TASKS AND EXERCISES:
1) Rewrite the email about VIRTIO_F_IN_ORDER support between "On 3/22/24 7:18" and "support this feature.", inclusive, replacing "patches" with "changes".
2) According to the email about VIRTIO_F_IN_ORDER support, what serves as the buffer mechanism in the proposed solution?
3) Continue the email about VIRTIO_F_IN_ORDER support from where it stops.

EXTRACT PROVIDED:
┄┄┄┄┄┄┄┄┄┄
On 3/25/24 4:33 PM, Eugenio Perez Martin wrote:
On Mon, Mar 25, 2024 at 5:52 PM Jonah Palmer <jonah.palmer@oracle.com> wrote:



On 3/22/24 7:18 AM, Eugenio Perez Martin wrote:
On Thu, Mar 21, 2024 at 4:57 PM Jonah Palmer <jonah.palmer@oracle.com> wrote:

The goal of these patches is to add support to a variety of virtio and
vhost devices for the VIRTIO_F_IN_ORDER transport feature. This feature
indicates that all buffers are used by the device in the same order in
which they were made available by the driver.

These patches attempt to implement a generalized, non-device-specific
solution to support this feature.

The core feature behind this solution is a buffer mechanism in the form
of GLib's GHashTable. The decision behind using a hash table was to
leverage their ability for quick lookup, insertion, and removal
operations. Given that our keys are simply numbers of an ordered
sequence, a hash table seemed like the best choice for a buffer
mechanism.
┄┄┄┄┄┄┄┄┄┄
DATA PROVIDED:

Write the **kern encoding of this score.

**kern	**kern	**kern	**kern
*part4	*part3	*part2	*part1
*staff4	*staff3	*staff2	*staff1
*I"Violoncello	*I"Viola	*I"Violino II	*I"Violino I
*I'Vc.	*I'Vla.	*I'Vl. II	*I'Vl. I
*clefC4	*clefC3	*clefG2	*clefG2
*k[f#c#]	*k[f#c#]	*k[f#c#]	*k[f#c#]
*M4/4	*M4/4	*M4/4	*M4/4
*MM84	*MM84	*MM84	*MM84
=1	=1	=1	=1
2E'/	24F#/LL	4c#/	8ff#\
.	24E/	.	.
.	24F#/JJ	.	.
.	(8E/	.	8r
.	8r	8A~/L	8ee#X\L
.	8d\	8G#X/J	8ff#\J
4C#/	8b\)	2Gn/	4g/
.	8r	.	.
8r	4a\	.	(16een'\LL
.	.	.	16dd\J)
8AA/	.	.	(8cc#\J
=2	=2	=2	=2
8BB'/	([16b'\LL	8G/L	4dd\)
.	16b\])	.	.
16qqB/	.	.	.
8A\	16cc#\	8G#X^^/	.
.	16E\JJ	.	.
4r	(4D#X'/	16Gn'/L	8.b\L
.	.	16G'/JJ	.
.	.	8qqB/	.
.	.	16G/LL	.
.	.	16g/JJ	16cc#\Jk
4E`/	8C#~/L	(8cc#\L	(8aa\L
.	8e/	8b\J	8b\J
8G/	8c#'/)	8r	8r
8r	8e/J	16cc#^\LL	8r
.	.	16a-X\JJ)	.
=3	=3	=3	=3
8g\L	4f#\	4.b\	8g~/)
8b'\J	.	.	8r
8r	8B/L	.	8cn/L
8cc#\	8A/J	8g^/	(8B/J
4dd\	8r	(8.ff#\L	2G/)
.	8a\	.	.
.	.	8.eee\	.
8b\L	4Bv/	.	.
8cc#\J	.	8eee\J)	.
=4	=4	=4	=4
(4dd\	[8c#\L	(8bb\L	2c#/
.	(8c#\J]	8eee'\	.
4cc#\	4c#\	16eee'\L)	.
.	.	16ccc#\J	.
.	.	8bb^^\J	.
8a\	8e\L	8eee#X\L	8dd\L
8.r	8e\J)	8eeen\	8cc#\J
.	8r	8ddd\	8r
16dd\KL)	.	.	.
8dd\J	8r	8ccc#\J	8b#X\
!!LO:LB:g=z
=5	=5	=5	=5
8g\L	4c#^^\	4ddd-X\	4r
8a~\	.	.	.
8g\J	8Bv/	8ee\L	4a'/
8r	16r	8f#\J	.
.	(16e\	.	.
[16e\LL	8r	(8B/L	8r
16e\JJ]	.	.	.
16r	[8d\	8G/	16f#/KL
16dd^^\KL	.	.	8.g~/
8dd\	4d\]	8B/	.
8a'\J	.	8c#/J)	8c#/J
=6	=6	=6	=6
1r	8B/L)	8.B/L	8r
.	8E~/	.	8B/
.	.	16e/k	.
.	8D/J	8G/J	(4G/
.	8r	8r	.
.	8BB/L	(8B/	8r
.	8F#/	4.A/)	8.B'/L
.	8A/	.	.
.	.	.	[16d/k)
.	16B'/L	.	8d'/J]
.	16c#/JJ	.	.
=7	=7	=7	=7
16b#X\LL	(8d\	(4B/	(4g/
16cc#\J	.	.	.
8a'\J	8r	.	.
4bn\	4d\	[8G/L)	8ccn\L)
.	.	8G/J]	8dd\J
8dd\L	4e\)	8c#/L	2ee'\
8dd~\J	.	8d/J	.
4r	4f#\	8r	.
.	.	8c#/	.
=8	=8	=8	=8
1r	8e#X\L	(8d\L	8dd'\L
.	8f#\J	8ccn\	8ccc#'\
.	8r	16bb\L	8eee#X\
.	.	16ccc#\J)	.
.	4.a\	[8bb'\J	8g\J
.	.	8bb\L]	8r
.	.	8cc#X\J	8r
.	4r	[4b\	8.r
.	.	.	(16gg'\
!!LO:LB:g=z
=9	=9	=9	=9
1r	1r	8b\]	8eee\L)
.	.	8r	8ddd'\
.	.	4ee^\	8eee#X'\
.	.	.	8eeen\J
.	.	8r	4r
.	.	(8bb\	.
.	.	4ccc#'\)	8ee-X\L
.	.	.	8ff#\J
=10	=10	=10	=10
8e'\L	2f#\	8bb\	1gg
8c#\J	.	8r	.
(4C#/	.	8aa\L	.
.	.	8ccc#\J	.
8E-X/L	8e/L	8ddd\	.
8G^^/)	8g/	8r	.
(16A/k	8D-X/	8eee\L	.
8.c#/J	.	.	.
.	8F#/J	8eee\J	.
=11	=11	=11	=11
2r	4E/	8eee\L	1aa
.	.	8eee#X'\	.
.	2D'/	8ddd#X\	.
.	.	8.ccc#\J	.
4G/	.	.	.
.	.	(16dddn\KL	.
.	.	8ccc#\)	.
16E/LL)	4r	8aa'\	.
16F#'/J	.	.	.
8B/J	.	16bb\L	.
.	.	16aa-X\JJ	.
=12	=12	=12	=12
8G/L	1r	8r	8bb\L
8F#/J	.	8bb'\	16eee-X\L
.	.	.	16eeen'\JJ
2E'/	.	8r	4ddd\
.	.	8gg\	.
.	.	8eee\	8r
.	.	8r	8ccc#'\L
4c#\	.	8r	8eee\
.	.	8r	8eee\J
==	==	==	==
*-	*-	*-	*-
┄┄┄┄┄┄┄┄┄┄
RESPONSES BY ITEM NUMBER:
1)
On 3/22/24 7:18 AM, Eugenio Perez Martin wrote:
On Thu, Mar 21, 2024 at 4:57 PM Jonah Palmer <jonah.palmer@oracle.com> wrote:

The goal of these changes is to add support to a variety of virtio and
vhost devices for the VIRTIO_F_IN_ORDER transport feature. This feature
indicates that all buffers are used by the device in the same order in
which they were made available by the driver.

These changes attempt to implement a generalized, non-device-specific
solution to support this feature.

2) GLib's GHashTable

3)
---------------------

The strategy behind this implementation is as follows:

We know that buffers that are popped from the available ring and enqueued
for further processing will always done in the same order in which they
were made available by the driver. Given this, we can note their order
by assigning the resulting VirtQueueElement a key. This key is a number
in a sequence that represents the order in which they were popped from
the available ring, relative to the other VirtQueueElements.

For example, given 3 "elements" that were popped from the available
ring, we assign a key value to them which represents their order (elem0
is popped first, then elem1, then lastly elem2):

       elem2   --  elem1   --  elem0   ---> Enqueue for processing
      (key: 2)    (key: 1)    (key: 0)

Then these elements are enqueued for further processing by the host.

While most devices will return these completed elements in the same
order in which they were enqueued, some devices may not (e.g.
virtio-blk). To guarantee that these elements are put on the used ring
in the same order in which they were enqueued, we can use a buffering
mechanism that keeps track of the next expected sequence number of an
element.

In other words, if the completed element does not have a key value that
matches the next expected sequence number, then we know this element is
not in-order and we must stash it away in a hash table until an order
can be made. The element's key value is used as the key for placing it
in the hash table.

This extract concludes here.